I am delighted to think, because I have been in the South a good deal of late and have studied some of the conditions there, that they are getting better and better for the Negro race in certain respects that are not published to the world, but that really affect very much the conditions of these who live there. In all the growing communities of the South—I mean where there is a touch of the modern and a touch of progress and a touch of civilization—the white men of progress are beginning to appreciate the advantage of having a class like the colored men that they have there. They are anxious that they have an industrial education. They are anxious that they should make their way in the world and show their usefulness in the community. The truth is that the greatest hope that the Negro has, because he lives chiefly in the South, is the friendship and the sympathy of the white men with whom he lives in that neighborhood. I know it is not the habit to think so, but it is growing, and one of the things that misleads us most is the desperate, the extreme statements of white men from the South on the subject, but really they don't mean what they say. They are the last people that want to be taken literally. They have a theory that it may give them sometimes a little boost politically to talk in extremes and superlatives, but I have heard expressions from leading Negroes in various cities that confirm my judgment that the situation is growing better and better. I remember hearing the Reverend Dr. Walker, that Negro who went abroad and preached in Spurgeon's pulpit and was worthy to preach in that pulpit, express his friendship for the white people of Augusta where I spent five or six weeks, and express his view of the proposition that the Negro race should be moved to some other country than this. He said they were mighty well satisfied to live in Augusta until they went to glory, and that they did not want to go anywhere else until they did go to glory. That is the same sentiment I found in Charlotte and in Petersburg. I don't mean to say that there are not exceptions. I mean to say that those communities that are moving forward are moving forward with a keen eye to progress and that they realize the advantage they have in the presence of the Negro race who are almost their only laborers.

We have a gentleman at the head of the Jeanes trust fund who tells a good story. He said he was in one of the towns—I think it was in North Carolina—where they were bringing in some Italian immigrants and that an old colored man there inquired as to what they were doing. He said they were white men who had come into the country from abroad. "Why," he said, "we's got white men enough already to work for—we can't do no more." Now, the fact is that the progress of the race is outlining itself with great clearness, to me at least, in making itself a useful part of the community where it is, so that it shall not only awaken an altruistic spirit, or spirit of humanity, but, what is a good deal better to tie to, shall awaken the economic spirit of those with whom you live and who value your services as members of the community and know how much you add to its success by being there and being valuable members of that community in accumulation, in your providence and in making the homes that are made in a successful community of Negroes in the South.

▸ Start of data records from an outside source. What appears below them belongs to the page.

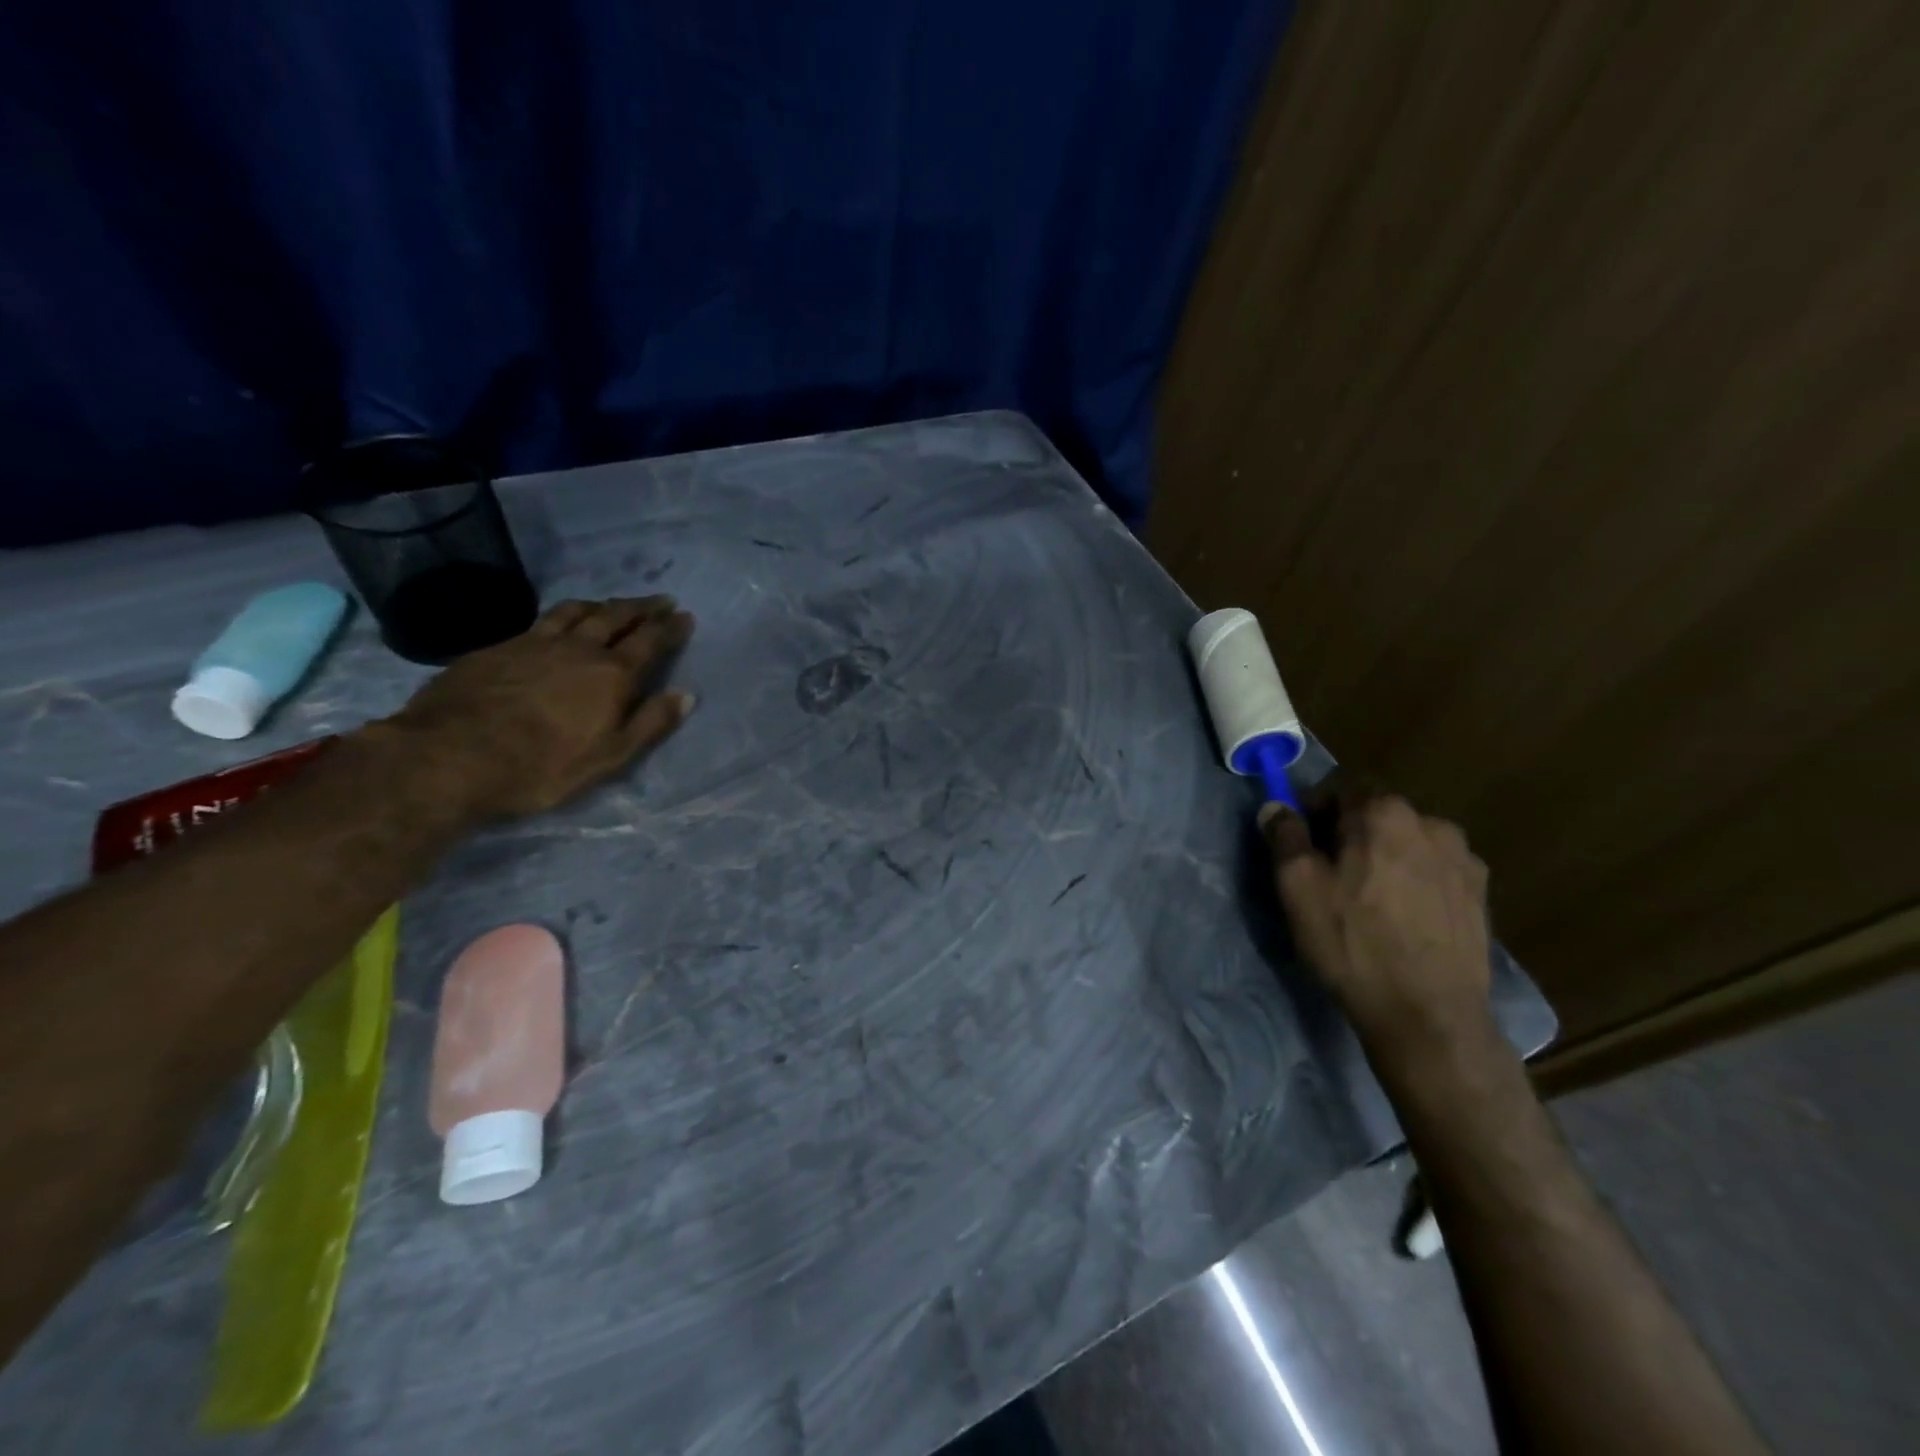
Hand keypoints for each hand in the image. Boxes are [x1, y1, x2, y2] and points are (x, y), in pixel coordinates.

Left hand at [376, 596, 694, 819]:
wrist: (451, 756)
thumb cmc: (542, 766)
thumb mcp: (610, 756)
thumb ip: (650, 723)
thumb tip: (686, 694)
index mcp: (611, 674)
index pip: (650, 642)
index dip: (670, 628)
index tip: (685, 616)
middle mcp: (578, 648)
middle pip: (616, 617)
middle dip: (642, 607)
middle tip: (660, 600)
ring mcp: (535, 643)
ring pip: (577, 611)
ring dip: (603, 604)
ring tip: (614, 604)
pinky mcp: (499, 647)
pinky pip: (543, 619)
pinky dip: (564, 614)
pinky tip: (560, 621)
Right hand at [1261, 787, 1492, 1050]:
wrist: (1427, 1014)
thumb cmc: (1352, 942)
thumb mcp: (1298, 887)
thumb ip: (1285, 836)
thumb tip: (1276, 806)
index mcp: (1384, 813)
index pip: (1341, 787)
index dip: (1315, 809)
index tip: (1302, 843)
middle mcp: (1432, 823)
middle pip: (1377, 813)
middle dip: (1350, 833)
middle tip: (1330, 874)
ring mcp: (1464, 860)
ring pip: (1408, 842)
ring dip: (1385, 856)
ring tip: (1370, 899)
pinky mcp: (1481, 895)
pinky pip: (1435, 870)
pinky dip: (1414, 880)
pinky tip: (1403, 918)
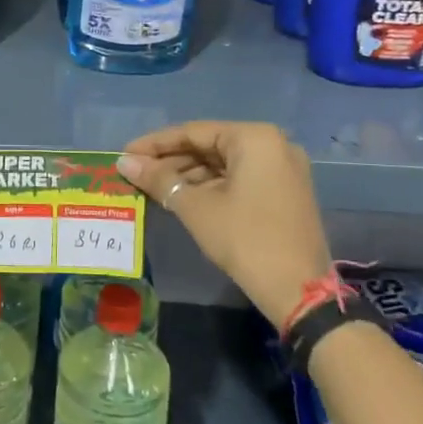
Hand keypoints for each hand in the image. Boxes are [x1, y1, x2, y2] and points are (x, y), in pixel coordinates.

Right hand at [117, 122, 331, 325]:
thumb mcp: (195, 207)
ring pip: (224, 163)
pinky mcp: (285, 192)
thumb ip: (158, 179)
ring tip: (153, 188)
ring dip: (188, 175)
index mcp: (254, 138)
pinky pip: (240, 178)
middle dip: (171, 161)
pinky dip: (211, 186)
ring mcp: (283, 169)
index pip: (193, 132)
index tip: (125, 154)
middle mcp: (274, 144)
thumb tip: (123, 162)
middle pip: (210, 145)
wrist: (299, 291)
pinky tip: (182, 198)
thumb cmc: (244, 239)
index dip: (155, 144)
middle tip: (136, 173)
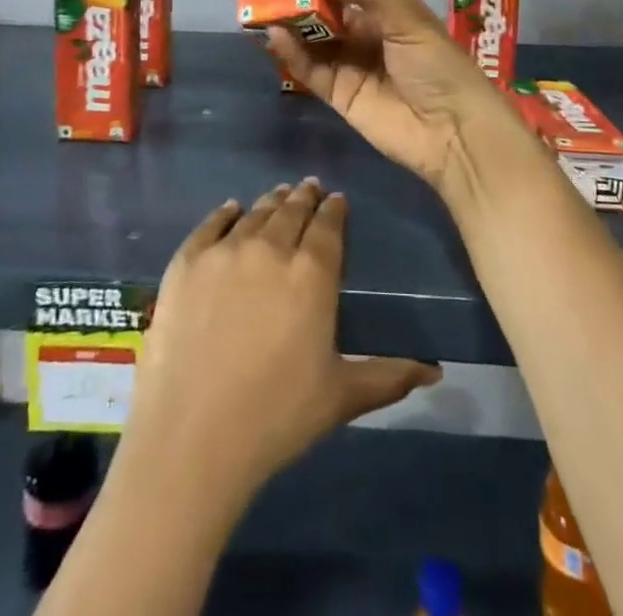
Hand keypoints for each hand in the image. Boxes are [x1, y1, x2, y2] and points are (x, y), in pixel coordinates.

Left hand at [127, 181, 439, 503]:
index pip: (328, 226)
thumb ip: (389, 376)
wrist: (193, 435)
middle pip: (291, 211)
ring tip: (279, 194)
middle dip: (304, 197)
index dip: (334, 209)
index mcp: (312, 274)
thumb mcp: (341, 396)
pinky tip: (232, 209)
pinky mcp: (186, 262)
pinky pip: (210, 225)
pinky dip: (225, 213)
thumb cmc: (277, 416)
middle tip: (310, 187)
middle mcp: (271, 249)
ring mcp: (224, 251)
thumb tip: (435, 370)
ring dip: (271, 202)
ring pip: (255, 213)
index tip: (337, 199)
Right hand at [267, 0, 521, 191]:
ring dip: (292, 24)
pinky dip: (292, 54)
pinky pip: (310, 70)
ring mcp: (351, 65)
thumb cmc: (436, 63)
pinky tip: (275, 36)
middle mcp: (367, 35)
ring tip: (264, 5)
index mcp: (389, 12)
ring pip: (314, 40)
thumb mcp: (405, 16)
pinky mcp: (338, 95)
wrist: (452, 131)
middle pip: (327, 12)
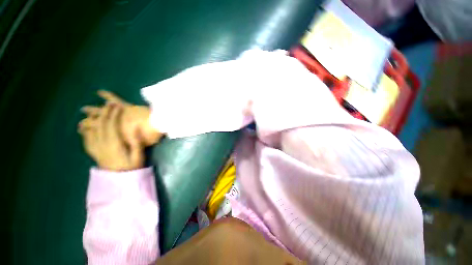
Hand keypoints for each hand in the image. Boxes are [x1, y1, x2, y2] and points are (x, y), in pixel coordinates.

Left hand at [78, 103, 143, 170]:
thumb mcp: (138, 155)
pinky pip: (86, 139)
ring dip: (93, 119)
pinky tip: (86, 127)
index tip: (116, 105)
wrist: (120, 180)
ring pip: (91, 130)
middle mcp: (102, 144)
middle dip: (105, 113)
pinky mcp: (93, 152)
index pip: (111, 125)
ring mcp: (96, 148)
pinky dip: (86, 130)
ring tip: (95, 112)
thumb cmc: (132, 167)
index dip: (113, 114)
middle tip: (109, 104)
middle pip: (101, 125)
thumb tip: (134, 127)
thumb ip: (135, 142)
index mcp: (114, 145)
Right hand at [82, 90, 162, 146]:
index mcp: (116, 134)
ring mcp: (119, 113)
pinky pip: (115, 98)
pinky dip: (108, 95)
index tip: (82, 132)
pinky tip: (100, 91)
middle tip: (80, 123)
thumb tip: (124, 142)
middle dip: (87, 122)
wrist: (159, 122)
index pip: (99, 133)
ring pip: (101, 110)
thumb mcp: (141, 144)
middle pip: (97, 122)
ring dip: (92, 110)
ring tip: (83, 109)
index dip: (90, 132)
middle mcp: (114, 123)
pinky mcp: (127, 106)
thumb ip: (130, 143)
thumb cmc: (151, 135)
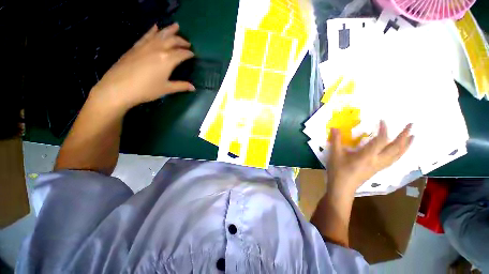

It seems to me that the future is in the hands of the race itself. I do not mean to say that cruelties are not to exist in the future, and injustices, and a great many reasons why complaints should be made against the inhumanity of man, but I do mean to say that there never has been a time in the history of the Negro race when the future offered such a basis for belief in your success as a race and for the belief that you have it in your hands to make that success as it is to-day. Everything that I can do as the Executive in the way of helping along this University I expect to do. I expect to do it because I believe it is a debt of the people of the United States, it is an obligation of the Government of the United States, and it is money constitutionally applied to that which shall work out in the end the solution of one of the great problems that God has put upon the people of the United States.